Exercise description: I'd like the records transcribed exactly, leaving the images out.

Saved data entries
»»
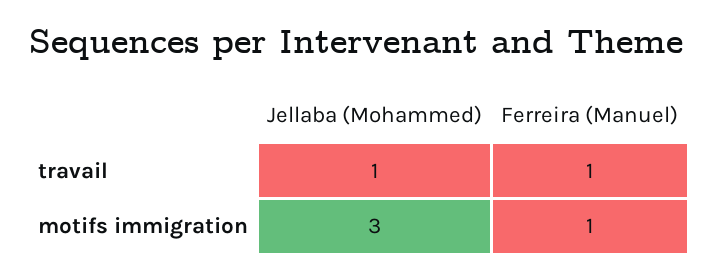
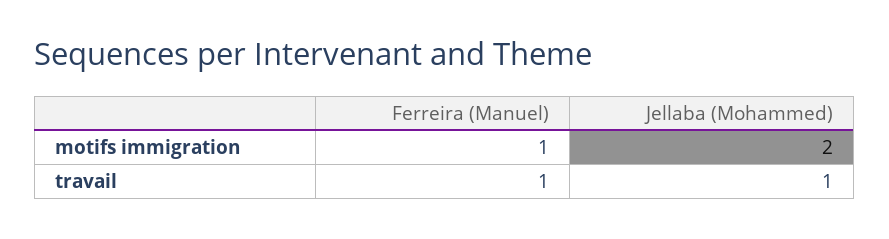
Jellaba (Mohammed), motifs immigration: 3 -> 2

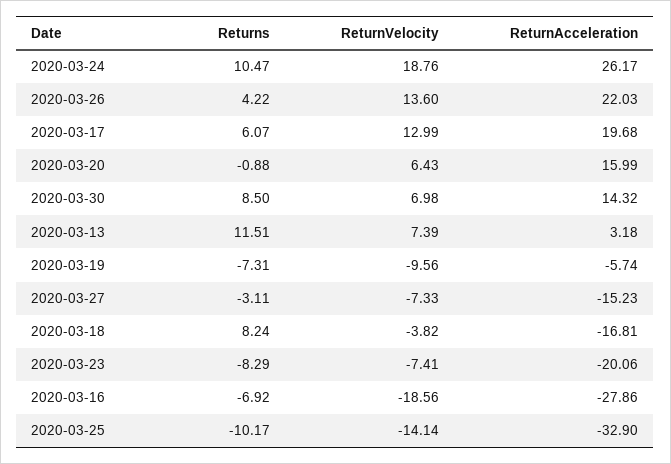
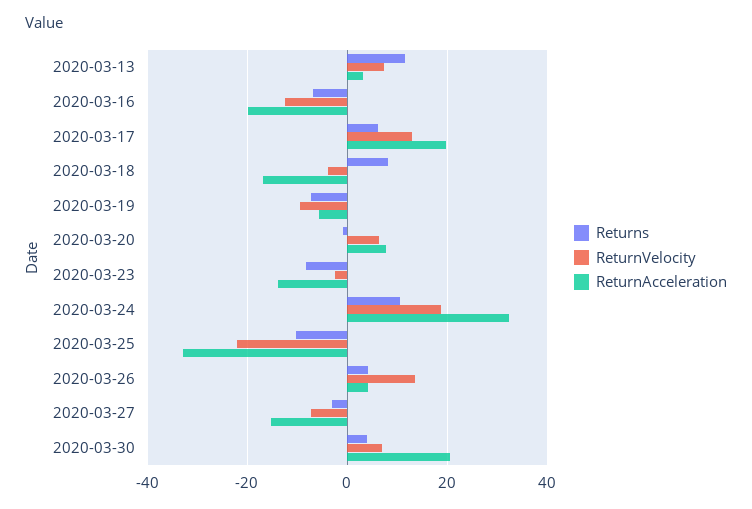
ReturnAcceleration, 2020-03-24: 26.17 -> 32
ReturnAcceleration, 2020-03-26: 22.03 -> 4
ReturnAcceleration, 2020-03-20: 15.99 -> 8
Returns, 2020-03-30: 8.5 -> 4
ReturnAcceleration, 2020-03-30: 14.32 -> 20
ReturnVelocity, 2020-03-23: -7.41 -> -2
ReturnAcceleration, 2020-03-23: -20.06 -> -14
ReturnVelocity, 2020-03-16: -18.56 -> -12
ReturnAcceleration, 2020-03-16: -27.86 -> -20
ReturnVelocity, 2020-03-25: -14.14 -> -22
««
Solved problem:
Jellaba (Mohammed), motifs immigration: 3 -> 2

ReturnAcceleration, 2020-03-24: 26.17 -> 32
ReturnAcceleration, 2020-03-26: 22.03 -> 4
ReturnAcceleration, 2020-03-20: 15.99 -> 8
Returns, 2020-03-30: 8.5 -> 4
ReturnAcceleration, 2020-03-30: 14.32 -> 20
ReturnVelocity, 2020-03-23: -7.41 -> -2
ReturnAcceleration, 2020-03-23: -20.06 -> -14
ReturnVelocity, 2020-03-16: -18.56 -> -12
ReturnAcceleration, 2020-03-16: -27.86 -> -20
ReturnVelocity, 2020-03-25: -14.14 -> -22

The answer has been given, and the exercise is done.